● Records

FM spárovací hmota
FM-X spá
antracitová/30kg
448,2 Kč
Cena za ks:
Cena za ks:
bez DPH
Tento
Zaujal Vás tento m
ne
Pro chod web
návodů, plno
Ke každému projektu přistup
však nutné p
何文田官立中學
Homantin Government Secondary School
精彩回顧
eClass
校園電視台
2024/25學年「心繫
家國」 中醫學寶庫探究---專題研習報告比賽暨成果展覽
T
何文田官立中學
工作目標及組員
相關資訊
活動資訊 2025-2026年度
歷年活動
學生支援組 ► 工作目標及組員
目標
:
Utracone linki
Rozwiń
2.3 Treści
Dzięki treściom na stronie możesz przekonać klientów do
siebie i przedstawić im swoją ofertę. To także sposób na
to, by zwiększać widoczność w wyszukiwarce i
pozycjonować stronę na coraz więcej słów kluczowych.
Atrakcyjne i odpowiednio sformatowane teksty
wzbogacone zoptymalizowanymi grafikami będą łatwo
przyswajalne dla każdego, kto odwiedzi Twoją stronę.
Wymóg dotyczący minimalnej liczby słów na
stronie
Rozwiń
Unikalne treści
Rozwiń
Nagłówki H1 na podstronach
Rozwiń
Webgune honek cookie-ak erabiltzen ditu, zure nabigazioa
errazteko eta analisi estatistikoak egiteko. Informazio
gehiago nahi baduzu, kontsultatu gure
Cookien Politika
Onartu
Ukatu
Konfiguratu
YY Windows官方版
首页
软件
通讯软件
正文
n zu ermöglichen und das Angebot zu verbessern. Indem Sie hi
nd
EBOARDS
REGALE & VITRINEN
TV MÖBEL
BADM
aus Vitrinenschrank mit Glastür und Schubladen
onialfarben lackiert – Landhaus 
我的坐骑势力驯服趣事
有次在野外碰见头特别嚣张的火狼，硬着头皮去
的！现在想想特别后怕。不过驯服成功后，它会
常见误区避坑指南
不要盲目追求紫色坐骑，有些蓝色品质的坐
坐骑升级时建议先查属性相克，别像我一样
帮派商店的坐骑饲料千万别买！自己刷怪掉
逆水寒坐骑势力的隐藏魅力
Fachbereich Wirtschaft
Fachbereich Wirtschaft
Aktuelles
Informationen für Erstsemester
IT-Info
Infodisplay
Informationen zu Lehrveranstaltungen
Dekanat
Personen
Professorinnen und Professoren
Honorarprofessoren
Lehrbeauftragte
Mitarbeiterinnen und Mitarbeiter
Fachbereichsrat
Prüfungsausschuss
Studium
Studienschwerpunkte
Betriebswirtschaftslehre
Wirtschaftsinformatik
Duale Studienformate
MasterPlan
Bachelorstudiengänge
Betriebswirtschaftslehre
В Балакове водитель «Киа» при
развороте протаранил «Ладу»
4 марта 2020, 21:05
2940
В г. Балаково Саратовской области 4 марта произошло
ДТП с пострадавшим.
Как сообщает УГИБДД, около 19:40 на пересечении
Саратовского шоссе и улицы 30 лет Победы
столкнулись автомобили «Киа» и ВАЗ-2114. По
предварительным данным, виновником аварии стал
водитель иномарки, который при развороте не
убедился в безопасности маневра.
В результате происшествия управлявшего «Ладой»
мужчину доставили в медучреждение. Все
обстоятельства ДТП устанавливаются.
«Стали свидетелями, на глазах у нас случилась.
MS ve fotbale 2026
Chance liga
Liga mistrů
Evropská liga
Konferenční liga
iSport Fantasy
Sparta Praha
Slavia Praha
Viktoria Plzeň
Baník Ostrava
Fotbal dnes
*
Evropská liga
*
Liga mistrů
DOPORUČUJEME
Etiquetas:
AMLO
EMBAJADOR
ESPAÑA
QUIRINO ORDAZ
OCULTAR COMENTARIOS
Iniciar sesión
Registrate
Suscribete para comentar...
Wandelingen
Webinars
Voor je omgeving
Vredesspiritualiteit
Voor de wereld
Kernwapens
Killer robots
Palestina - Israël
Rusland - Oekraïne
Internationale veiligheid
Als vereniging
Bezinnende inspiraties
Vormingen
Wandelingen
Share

● Prompt
Rewrite all the entries above, substituting "Wandeltochten" for every occurrence of "Wandelingen" and leaving everything else unchanged.

● Answer area
FM spárovací hmota
FM-X spá
antracitová/30kg
448,2 Kč
Cena za ks:
Cena za ks:
bez DPH
Tento
Zaujal Vás tento m
ne
Pro chod web
návodů, plno
Ke každému projektu přistup
však nutné p
何文田官立中學
Homantin Government Secondary School
精彩回顧
eClass
校園電視台
2024/25學年「心繫
家國」 中醫學寶庫探究---專題研習報告比賽暨成果展覽
T
何文田官立中學
工作目標及組員
相關資訊
活動資訊 2025-2026年度
歷年活動
學生支援組 ► 工作目標及組員
目標
:
Utracone linki
Rozwiń
2.3 Treści
Dzięki treściom na stronie możesz przekonać klientów do
siebie i przedstawić im swoją ofertę. To także sposób na
to, by zwiększać widoczność w wyszukiwarce i
pozycjonować stronę na coraz więcej słów kluczowych.
Atrakcyjne i odpowiednio sformatowane teksty
wzbogacone zoptymalizowanymi grafikami będą łatwo
przyswajalne dla każdego, kto odwiedzi Twoją stronę.
Wymóg dotyczący minimalnej liczby słów na
stronie
Rozwiń
Unikalne treści
Rozwiń
Nagłówki H1 na podstronach
Rozwiń
Webgune honek cookie-ak erabiltzen ditu, zure nabigazioa
errazteko eta analisi estatistikoak egiteko. Informazio
gehiago nahi baduzu, kontsultatu gure
Cookien Politika
Onartu
Ukatu
Konfiguratu
YY Windows官方版
首页
软件
通讯软件
正文
n zu ermöglichen und das Angebot zu verbessern. Indem Sie hi
nd
EBOARDS
REGALE & VITRINEN
TV MÖBEL
BADM
aus Vitrinenschrank mit Glastür und Schubladen
onialfarben lackiert – Landhaus 
我的坐骑势力驯服趣事
有次在野外碰见头特别嚣张的火狼，硬着头皮去
的！现在想想特别后怕。不过驯服成功后，它会
常见误区避坑指南
不要盲目追求紫色坐骑，有些蓝色品质的坐
坐骑升级时建议先查属性相克，别像我一样
帮派商店的坐骑饲料千万别买！自己刷怪掉
逆水寒坐骑势力的隐藏魅力
Fachbereich Wirtschaft
Fachbereich Wirtschaft
Aktuelles
Informationen für Erstsemester
IT-Info
Infodisplay
Informationen zu Lehrveranstaltungen
Dekanat
Personen
Professorinnen und Professoren
Honorarprofessoren
Lehrbeauftragte
Mitarbeiterinnen und Mitarbeiter
Fachbereichsrat
Prüfungsausschuss
Studium
Studienschwerpunkte
Betriebswirtschaftslehre
Wirtschaftsinformatik
Duale Studienformate
MasterPlan
Bachelorstudiengänge
Betriebswirtschaftslehre
В Балакове водитель «Киа» при
развороте протаранил «Ладу»
4 марта 2020, 21:05
2940
В г. Балаково Саратовской области 4 марта произошло
ДТП с пострадавшим.
Как сообщает УГИБДД, около 19:40 на пересечении
Саратовского шоссе и улицы 30 лет Победы
столкнулись автомобили «Киа» и ВАЗ-2114. По
предварительным данным, виновником аварии стал
водитель иномарки, который при развороте не
убедился в безопасности маневра.
В результате происшествия управлявшего «Ладой»
мужчину доставили в медучреждение. Все
обстоятельства ДТП устанавливаются.
«Стали свидетелями, на глазах у нас случилась.
MS ve fotbale 2026
Chance liga
Liga mistrů
Evropská liga
Konferenční liga
iSport Fantasy
Sparta Praha
Slavia Praha
Viktoria Plzeň
Baník Ostrava
Fotbal dnes
*
Evropská liga
*
Liga mistrů
DOPORUČUJEME
Etiquetas:
AMLO
EMBAJADOR
ESPAÑA
QUIRINO ORDAZ
OCULTAR COMENTARIOS
Iniciar sesión
Registrate
Suscribete para comentar...
Wandeltochten
Webinars
Voor je omgeving
Vredesspiritualiteit
Voor de wereld
Kernwapens
Killer robots
Palestina - Israël
Rusland - Oekraïne
Internationale veiligheid
Als vereniging
Bezinnende inspiraties
Vormingen
Wandeltochten
Share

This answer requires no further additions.